8

6.5K 414 78
                                    

"Git bana bir çikolata al"

Gözlerimi patlatıp bakmaya başladım. İstemsizce ağzımda açık kalmıştı. Gerçekten psikolojik sorunları olmalıydı, yoksa bunun başka bir açıklaması olamazdı. Benim için saatler gibi geçen bir kaç dakika içerisinde hiçbir şey söylemeksizin bakıştık. Ağlamaktan akan burnumu çekince sessizlik bozuldu. Jungkook doğrulup sana diyorum bakışı attığında kendime geldim. Eğer elimde kesici aletler olsaydı onu parçalara ayırabilirdim.

"Senin sorunun ne?"

"Ne sorunu?"

"Çift kişilikli falan mısın?"

"Ne alakası var?"

"Nasıl ne alakası var?" Bir süre konuşma böyle devam ettikten sonra asıl konuya gelebildim.

"Daha demin yüzümü görmek istemediğini söylemiştin"

"Çünkü görmek istemiyorum?"

"Niye beni takip ettin o zaman?"

"Hayal kurmakta üzerine yok değil mi? Senden hoşlandığımı falan düşüyosundur kim bilir? İşim olduğu için okuldan çıktım senin için değil."
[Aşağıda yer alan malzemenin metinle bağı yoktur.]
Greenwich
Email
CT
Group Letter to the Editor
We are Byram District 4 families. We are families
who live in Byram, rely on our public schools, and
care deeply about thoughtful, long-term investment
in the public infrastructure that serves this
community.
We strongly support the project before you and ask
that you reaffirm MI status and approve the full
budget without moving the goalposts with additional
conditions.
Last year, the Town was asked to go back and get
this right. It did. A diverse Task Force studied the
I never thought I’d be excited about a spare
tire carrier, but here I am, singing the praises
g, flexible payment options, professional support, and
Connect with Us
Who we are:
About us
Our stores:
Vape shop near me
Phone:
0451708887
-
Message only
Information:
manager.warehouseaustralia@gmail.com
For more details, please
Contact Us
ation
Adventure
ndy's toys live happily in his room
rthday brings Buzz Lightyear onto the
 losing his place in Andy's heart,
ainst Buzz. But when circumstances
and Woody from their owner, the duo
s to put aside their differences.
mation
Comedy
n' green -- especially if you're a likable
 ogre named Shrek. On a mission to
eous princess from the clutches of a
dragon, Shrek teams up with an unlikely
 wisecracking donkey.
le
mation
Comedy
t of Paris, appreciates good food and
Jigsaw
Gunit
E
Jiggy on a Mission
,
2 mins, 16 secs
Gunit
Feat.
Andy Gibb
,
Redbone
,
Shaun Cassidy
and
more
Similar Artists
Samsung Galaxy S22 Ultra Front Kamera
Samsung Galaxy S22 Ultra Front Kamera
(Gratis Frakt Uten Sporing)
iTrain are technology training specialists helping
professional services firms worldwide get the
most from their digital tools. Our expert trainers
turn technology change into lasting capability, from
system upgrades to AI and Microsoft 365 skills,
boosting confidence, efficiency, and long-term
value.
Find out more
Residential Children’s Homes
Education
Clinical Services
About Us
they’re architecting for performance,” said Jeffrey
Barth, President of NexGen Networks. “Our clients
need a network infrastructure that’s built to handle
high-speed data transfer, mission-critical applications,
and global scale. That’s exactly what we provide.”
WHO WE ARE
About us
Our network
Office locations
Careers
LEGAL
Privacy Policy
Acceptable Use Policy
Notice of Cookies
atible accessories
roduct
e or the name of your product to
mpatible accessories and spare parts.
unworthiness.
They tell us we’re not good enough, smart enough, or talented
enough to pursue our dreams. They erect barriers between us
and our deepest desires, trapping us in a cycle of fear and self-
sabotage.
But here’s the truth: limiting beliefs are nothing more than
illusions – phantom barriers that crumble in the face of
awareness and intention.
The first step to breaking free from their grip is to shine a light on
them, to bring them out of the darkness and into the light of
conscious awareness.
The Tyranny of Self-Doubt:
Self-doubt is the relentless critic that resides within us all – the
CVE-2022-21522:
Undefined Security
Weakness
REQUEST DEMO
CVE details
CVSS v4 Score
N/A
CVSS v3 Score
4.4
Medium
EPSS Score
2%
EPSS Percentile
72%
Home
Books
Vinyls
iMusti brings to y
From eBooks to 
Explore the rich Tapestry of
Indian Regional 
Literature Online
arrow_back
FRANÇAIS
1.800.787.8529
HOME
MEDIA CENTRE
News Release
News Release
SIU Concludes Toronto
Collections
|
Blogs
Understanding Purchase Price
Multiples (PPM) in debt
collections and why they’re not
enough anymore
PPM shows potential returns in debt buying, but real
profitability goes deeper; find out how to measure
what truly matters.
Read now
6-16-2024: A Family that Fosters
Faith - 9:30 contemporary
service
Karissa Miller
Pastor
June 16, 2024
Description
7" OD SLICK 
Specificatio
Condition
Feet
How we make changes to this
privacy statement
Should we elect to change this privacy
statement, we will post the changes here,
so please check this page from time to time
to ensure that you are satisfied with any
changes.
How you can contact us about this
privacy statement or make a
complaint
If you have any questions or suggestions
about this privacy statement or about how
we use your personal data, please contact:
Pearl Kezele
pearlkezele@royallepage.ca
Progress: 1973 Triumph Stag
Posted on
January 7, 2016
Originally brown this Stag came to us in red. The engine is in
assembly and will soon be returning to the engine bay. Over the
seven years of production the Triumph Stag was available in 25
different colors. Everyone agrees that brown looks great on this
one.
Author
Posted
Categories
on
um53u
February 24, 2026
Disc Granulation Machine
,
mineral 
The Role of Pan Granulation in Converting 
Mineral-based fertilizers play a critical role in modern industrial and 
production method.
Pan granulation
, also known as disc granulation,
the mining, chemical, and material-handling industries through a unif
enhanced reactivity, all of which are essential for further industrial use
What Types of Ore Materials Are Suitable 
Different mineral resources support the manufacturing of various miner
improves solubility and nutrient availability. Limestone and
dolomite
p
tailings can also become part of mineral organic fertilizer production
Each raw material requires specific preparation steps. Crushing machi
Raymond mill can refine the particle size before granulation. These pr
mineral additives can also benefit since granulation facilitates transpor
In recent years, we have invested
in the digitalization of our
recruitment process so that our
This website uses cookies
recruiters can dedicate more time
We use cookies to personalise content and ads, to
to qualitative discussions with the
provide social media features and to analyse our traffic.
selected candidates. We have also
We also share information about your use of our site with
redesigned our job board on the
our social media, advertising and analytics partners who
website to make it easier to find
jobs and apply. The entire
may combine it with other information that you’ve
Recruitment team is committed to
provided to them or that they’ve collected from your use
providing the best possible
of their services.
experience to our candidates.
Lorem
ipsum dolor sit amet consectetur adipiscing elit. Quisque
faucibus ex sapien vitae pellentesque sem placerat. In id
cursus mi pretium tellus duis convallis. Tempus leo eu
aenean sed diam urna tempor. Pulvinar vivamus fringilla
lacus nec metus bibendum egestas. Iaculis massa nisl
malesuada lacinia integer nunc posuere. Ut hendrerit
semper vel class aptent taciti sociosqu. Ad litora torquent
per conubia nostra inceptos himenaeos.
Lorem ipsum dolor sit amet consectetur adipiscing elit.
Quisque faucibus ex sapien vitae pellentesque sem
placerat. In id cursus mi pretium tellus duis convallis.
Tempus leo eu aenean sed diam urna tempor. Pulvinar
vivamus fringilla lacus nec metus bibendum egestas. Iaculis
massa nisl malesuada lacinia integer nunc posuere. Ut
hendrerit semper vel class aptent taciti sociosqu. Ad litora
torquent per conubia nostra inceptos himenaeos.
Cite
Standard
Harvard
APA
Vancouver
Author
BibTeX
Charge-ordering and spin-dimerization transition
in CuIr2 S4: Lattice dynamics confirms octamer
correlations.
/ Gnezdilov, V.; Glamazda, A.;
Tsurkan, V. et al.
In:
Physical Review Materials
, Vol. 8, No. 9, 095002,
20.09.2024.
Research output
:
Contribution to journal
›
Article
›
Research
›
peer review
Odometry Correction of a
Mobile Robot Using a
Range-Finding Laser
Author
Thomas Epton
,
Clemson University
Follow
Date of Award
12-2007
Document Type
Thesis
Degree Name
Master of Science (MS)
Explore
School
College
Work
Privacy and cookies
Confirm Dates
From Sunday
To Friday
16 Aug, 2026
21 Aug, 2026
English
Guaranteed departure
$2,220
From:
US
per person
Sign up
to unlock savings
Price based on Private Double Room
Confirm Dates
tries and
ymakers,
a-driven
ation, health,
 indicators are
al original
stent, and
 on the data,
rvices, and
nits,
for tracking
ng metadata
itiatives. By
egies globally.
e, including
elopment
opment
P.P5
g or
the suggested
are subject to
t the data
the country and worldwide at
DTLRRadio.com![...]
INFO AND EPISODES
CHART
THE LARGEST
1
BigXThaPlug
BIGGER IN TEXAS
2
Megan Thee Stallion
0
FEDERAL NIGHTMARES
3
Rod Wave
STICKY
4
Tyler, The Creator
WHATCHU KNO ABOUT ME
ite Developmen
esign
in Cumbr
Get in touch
"Bu saatte ne işin olabilir ki?"

"Bilmem belki bir buluşma için hazırlanacağımdır" diyecek bir şey bulamadığımdan cevap vermemiştim. Kiminle buluşuyordu?

"Tekrar söylüyorum hayal gücün fazla geniş"

"Benimkini boşver de seninkisi cidden geniş. Ben senden iğrenirken beni yanına çağırıp durdun. Benden hoşlandığını düşünmüyordum ama anladığım kadarıyla öyle. Duygularına karşılık veremiycem. Artık kölen falanda değilim"

Sinir bozucu bir sırıtışla dinleyip cevap verdi. "Fazla zorlama"

Sesli bir iç çekişle arkamı döndüm. Yine kolumu kavrayıp beni kendisine döndürdü. Bu sefer sadece bileğimi kavramıyor, sertçe sıkıyordu. Elimi çekmeyi denesemde başaramadım. Kolumdan çeke çeke beni ilerletiyordu. Karşıdaki ara sokağa kadar durmadı. Etrafta kimse yoktu. Beni gri bir duvara yaslayıp bileğimi bıraktı. Elimi ovarken korkudan titrediğimi farkettim. "Ne yapıyorsun?" Diye bağırmayla karışık sorduğumda "Fazla konuşuyorsun" diyerek beni susturdu.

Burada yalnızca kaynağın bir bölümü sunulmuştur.